━━ Document source ━━

Cette audition était initialement prévue pour le lundi 26 juin 2023.
Au moins 71 personnes ont été assassinées et des centaines de maisons détruites, dans le massacre du 13 novembre 2018 à La Saline, selon un rapport du Réseau national de défense des droits humains (Rnddh).
Le Rnddh avait relaté des témoignages, accusant Fednel Monchéry, le délégué départemental de l’Ouest d’alors, Joseph Pierre Richard Duplan, un ex-policier national Jimmy Cherizier alias Barbecue, d’avoir pris part à une réunion de planification, le 6 novembre 2018, à Delmas 6, une semaine avant le massacre.
Les massacres ont été perpétrés à La Saline, durant des périodes marquées par deux des plus grandes manifestations antigouvernementales de l’année 2018, soit les mercredi 17 octobre 2018 et dimanche 18 novembre 2018, contre la dilapidation des fonds PetroCaribe, avait rappelé le journal américain Miami Herald.

━━━
━━ Données fournies ━━

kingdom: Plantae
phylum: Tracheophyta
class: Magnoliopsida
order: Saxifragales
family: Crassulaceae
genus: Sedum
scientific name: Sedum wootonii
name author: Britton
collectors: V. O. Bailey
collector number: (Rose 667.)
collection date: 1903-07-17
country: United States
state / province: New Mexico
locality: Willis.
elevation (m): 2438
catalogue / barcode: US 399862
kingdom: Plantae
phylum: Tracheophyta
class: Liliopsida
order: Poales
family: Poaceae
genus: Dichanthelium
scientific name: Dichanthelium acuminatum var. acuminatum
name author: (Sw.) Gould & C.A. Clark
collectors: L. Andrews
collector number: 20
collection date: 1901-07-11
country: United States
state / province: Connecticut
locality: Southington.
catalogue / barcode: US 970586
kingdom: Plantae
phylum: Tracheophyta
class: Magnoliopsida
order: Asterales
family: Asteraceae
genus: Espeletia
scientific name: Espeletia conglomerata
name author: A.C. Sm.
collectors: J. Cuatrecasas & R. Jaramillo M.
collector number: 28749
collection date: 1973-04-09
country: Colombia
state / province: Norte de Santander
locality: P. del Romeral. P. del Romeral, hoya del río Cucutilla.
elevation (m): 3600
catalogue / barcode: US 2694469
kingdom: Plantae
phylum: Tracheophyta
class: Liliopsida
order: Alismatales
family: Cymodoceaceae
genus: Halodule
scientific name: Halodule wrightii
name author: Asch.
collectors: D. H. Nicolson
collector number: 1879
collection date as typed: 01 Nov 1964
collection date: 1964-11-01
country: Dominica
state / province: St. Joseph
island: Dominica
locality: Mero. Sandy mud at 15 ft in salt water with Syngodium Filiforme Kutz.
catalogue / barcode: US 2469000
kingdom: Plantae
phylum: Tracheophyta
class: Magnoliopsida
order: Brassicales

━━━

> Série d'exercices
1: Pouvez-vous recopier fidèlement le passage de l'article sur le massacre de La Saline qui commence par « Cette audition était » et se poursuit jusqu'à « américain Miami Herald. » ?
2: Pouvez-vous reproduire à l'identique, et seulement elles, les lignes des entrées qui vont de la ligne contenant « collector number: 20 » jusqu'à la ligne contenant « genus: Espeletia », ces deux lignes comprises ?

> Corrigé par tâche
1:
Cette audition était initialement prévue pour le lundi 26 juin 2023.
Au moins 71 personnes ont été assassinées et des centaines de maisons détruites, dans le massacre du 13 novembre 2018 à La Saline, selon un rapport du Réseau national de défense des droits humains (Rnddh).
Le Rnddh avait relaté des témoignages, accusant Fednel Monchéry, le délégué départemental de l’Ouest d’alors, Joseph Pierre Richard Duplan, un ex-policier national Jimmy Cherizier alias Barbecue, d’avoir pris part à une réunion de planification, le 6 novembre 2018, à Delmas 6, une semaine avant le massacre.
Les massacres ont été perpétrés à La Saline, durant des périodes marquées par deux des plus grandes manifestations antigouvernementales de l’année 2018, soit les mercredi 17 octobre 2018 et dimanche 18 novembre 2018, contre la dilapidation des fonds PetroCaribe, avait rappelé le journal américain Miami Herald.

2:
collector number: 20
collection date: 1901-07-11
country: United States
state / province: Connecticut
locality: Southington.
catalogue / barcode: US 970586
kingdom: Plantae
phylum: Tracheophyta
class: Magnoliopsida
order: Asterales
family: Asteraceae
genus: Espeletia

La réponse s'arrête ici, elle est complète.